No atual estágio da ciência mundial, e em particular no campo da saúde humana, o uso de animais permanece imprescindível para a elucidação de processos biológicos, a descoberta de novos medicamentos, vacinas e tratamentos para doenças. O aumento na expectativa e a melhoria na qualidade de vida que vemos na população se devem, em muito, às inovações médicas que dependeram e ainda dependem, em grande parte, do uso de animais.

Para o futuro, é impossível elucidar o funcionamento do cérebro , os mecanismos das doenças neurodegenerativas, a exemplo do Alzheimer, e garantir a eficácia e segurança de novos tratamentos para essas doenças que estarão cada vez mais presentes com o envelhecimento da população, sem a utilização de animais. O mesmo se aplica a uma multiplicidade de casos, entre os quais o Ebola e outras doenças emergentes.

Um mito muito comum é a ideia de que todas as pesquisas poderiam abrir mão do uso de animais. Apesar dos grandes esforços neste sentido, esta afirmativa não é verdade. A ciência tem investido no desenvolvimento de métodos alternativos, como o cultivo de células e tecidos e os modelos virtuais que recorrem à bioinformática para prever as reações dos organismos.

No entanto, ainda estamos longe de uma solução que reproduza de forma precisa as complexas interações do organismo: estes métodos são aplicáveis apenas em determinadas etapas da pesquisa e em situações específicas. A ciência brasileira também integra este empenho. Um exemplo disso é a criação do Centro Brasileiro de Validação de Métodos Alternativos (BraCVAM), que a Fiocruz lidera em parceria com a Agência Nacional de Vigilância Sanitária (Anvisa).

Outro mito comum é a ideia de que os cientistas utilizam animais de forma indiscriminada. Além do imperativo ético, o uso responsável e o foco no bem-estar dos animais é uma exigência legal. A ciência está submetida a diversas instâncias de regulamentação e a rigoroso controle das atividades de pesquisa. A redução do sofrimento por meio do uso de anestésicos e analgésicos, a escolha de técnicas adequadas e a necessidade de acompanhamento por veterinários são protocolos obrigatórios. Com foco na tríade substituição-redução-refinamento, o uso só é permitido quando não há alternativa conhecida, autorizando-se o menor número de animais necessário para resultados válidos e buscando-se, sempre que possível, o refinamento de técnicas e procedimentos para resultados mais precisos.

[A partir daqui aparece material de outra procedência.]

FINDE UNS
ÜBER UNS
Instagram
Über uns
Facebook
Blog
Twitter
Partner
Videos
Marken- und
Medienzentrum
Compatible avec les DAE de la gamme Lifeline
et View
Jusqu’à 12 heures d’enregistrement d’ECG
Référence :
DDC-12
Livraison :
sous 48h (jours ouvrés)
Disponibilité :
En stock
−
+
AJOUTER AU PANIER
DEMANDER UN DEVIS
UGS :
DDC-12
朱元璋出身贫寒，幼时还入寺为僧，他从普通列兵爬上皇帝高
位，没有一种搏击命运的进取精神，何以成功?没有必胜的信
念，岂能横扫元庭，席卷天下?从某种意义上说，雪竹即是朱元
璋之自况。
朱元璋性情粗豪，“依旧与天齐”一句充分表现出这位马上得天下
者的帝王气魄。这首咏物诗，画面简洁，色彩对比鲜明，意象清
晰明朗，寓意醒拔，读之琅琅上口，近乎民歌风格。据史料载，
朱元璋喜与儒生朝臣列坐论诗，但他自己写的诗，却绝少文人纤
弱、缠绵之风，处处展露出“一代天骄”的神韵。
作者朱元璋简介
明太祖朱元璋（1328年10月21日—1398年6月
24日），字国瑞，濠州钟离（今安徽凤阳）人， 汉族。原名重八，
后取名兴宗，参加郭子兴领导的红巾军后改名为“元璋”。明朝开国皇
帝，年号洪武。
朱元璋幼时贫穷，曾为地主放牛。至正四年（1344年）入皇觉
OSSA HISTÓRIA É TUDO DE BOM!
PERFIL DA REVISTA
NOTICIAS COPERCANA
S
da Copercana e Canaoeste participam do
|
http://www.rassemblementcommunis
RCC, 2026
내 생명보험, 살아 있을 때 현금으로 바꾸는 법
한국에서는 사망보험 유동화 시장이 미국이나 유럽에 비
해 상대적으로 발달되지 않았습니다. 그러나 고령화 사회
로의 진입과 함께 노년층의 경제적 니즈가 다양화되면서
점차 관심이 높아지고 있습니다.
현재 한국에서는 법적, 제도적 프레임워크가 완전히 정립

A sociedade tem protagonismo fundamental em cobrar que as instituições científicas pautem sua atuação na ética no uso de animais e é saudável para a democracia que esta vigilância atenta seja exercida. No entanto, parar a experimentação animal em pesquisas, hoje, significaria um retrocesso para a ciência e uma perda para a saúde da população e para o próprio campo da veterinária. Cabe aos pesquisadores e às instituições manterem seu compromisso de responsabilidade e ética com os animais, firmes no propósito de beneficiar a sociedade.

Paulo Gadelha é presidente da Fiocruz e Wilson Savino é diretor do Instituto Oswaldo Cruz.